Collected data
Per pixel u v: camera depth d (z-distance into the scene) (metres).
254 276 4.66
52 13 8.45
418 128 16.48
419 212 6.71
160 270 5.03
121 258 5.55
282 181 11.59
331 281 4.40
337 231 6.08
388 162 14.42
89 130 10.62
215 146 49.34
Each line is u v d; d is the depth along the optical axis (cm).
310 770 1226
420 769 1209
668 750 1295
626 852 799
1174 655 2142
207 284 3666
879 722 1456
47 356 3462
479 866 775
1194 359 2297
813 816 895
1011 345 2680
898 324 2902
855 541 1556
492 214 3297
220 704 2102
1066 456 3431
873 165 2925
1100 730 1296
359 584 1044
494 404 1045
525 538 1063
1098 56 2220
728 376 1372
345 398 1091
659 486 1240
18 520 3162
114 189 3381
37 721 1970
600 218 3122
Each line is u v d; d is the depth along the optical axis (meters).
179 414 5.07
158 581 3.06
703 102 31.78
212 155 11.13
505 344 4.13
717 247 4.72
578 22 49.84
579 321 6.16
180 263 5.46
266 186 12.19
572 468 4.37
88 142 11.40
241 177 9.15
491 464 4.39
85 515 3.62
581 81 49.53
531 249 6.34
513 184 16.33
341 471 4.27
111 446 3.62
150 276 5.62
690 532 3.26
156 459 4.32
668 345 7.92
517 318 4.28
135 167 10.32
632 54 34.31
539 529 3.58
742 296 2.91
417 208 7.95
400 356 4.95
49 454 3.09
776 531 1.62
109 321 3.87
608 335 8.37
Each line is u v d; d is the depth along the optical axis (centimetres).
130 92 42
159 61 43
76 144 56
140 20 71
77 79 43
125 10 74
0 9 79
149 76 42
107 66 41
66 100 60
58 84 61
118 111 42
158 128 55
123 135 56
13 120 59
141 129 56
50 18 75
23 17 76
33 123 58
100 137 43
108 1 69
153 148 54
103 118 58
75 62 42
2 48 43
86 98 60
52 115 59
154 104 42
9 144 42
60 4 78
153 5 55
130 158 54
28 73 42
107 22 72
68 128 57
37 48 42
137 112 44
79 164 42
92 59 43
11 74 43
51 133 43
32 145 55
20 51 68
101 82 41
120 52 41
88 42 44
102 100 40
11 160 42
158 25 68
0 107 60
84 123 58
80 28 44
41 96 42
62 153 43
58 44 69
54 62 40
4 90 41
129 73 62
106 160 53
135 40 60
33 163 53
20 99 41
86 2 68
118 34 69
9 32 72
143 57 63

Task instructions —
If a line of the entries above holds "optical", count it, then report the total alone.

Your solution —
3